Innophos was previously part of Rhodia and since 2004 is controlled by Bain Capital and it employs some 1,000 people worldwide. Last year their assets were of US$627 million and their revenues US$714 million. Speciality ingredients accounted for 64% of their revenues, food and technical grade phosphoric acid 15%, STPP and detergent grade phosphoric acid 11%, and granulated TSP and other fertilizers 10%. Due to the environment concerns, the STPP market is now much smaller and a further decline is expected. In the last years they doubled their food grade phosacid capacity at Coatzacoalcos, Mexico.

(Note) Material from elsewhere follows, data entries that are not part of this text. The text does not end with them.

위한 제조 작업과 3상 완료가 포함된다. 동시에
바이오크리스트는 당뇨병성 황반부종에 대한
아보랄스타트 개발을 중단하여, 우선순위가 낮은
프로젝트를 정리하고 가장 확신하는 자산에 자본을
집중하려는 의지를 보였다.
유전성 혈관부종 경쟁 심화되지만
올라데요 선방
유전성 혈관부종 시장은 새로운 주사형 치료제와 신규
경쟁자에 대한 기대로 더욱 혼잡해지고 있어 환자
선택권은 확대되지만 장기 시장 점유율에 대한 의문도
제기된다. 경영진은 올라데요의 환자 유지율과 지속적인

Algeria: Dissolution of Kimial

Kimial, the partnership between Asmidal (45%) and the Tunisian group Alkimia, has lost far more than three quarters of its capital. Therefore, the extraordinary general meeting hold last September decided the early dissolution of the company by appointing a liquidator for the purpose of Algeria to support the liquidation. In its initial configuration, the project involved a “revamping” of the old unit, but the new regulations on the Algerian earthquake standards was established to evaluate the project to build a new plant composed of two sections with their auxiliaries. In this regard, the start of the plant could not be made ​​until July 2009. Because of this delay of 18 months, the company has gone through an acute financial crisis exacerbated by an unfavorable market conditions as well as the non-use of STPP by Henkel, the largest producer of detergents in Algeria. Another factor was the increase of phosphoric acid prices. According to  Mhiri Ali, CEO of Alkimia, the losses from their investments in Algeria are estimated in nine million dinars.